GROUP B RALLYING (1982-1986)
Rallying has always taken road cars to the extremes of tuning. Today’s WRC machines cost hundreds of thousands of pounds and share few components with the road cars they’re based on. But in the 1980s, Group B rallying made today’s WRC look tame.
The cars were so wild they were deemed too fast to compete, and after just four years, which included many injuries and several deaths, it was banned altogether.
Group B rallying was based on the manufacturer having to build 200 road going versions of the car to enable it to be homologated for rallying. They were then allowed to produce another 20 further developed cars to enable that version to compete. Due to these very small production numbers and no rules to limit performance or specification, all of the top manufacturers built cars to compete.

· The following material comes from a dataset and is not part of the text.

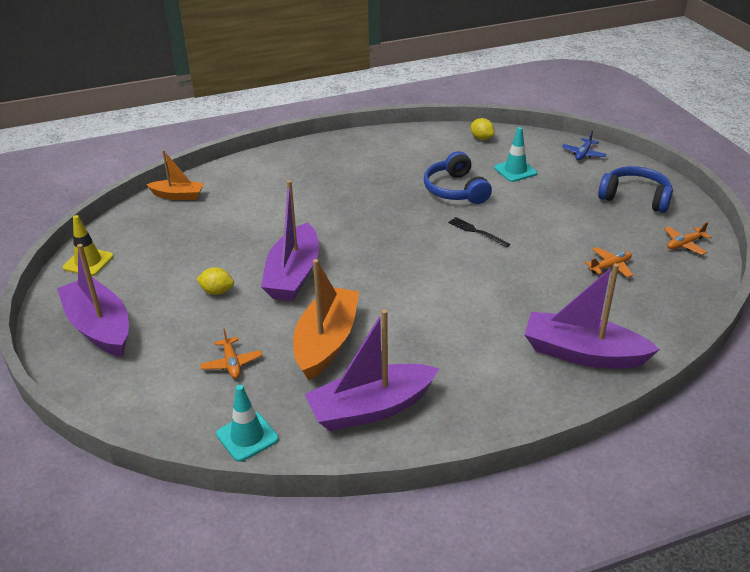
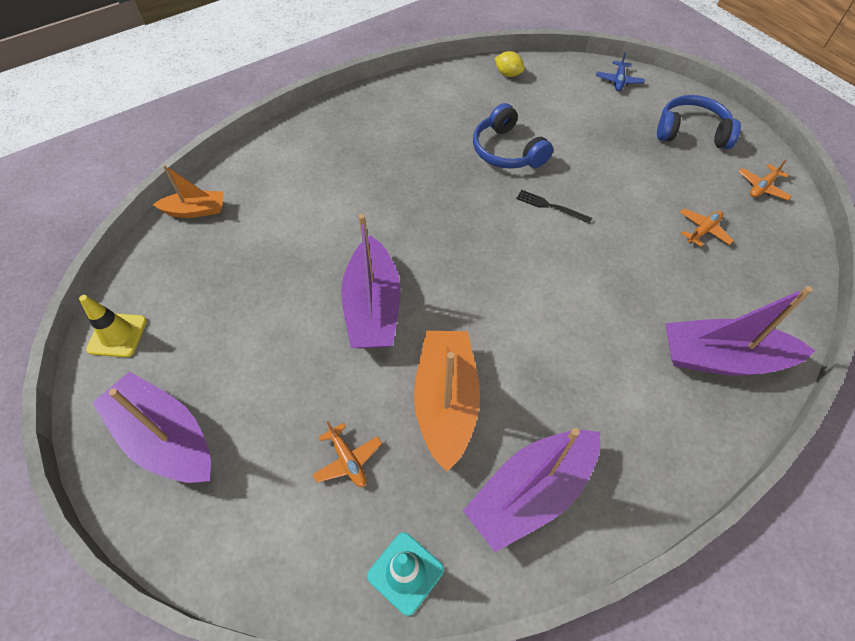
camera: 15 degrees left, 20 degrees up
yellow lemon [196,267,234,295] -> none
turquoise traffic cone [494,127,537,182] -> none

The result was total madness on four wheels!
Before long the world was seeing cars with huge arches and spoilers, weighing well under 1000kg but packing over 600bhp, tearing through forest tracks, spitting fire from their exhaust pipes. With no restrictions on specification it was incredibly high tech, with anti-lag systems, DSG gearboxes, twin-charged engines, and composite bodywork materials such as carbon and kevlar were all used for the first time in Group B.
The action was nothing short of mind blowing. If you’ve never seen it before, watch some of the many Group B videos on YouTube to see what we mean. Group B may have been banned in 1987, but the cars involved, such as the Ford RS200, Peugeot 205 T16, Audi Sport Quattro, Lancia Delta S4, Metro 6R4, Renault 5 Turbo, and many others, are all legends in their right. We’ll never see the like again, but it was great while it lasted!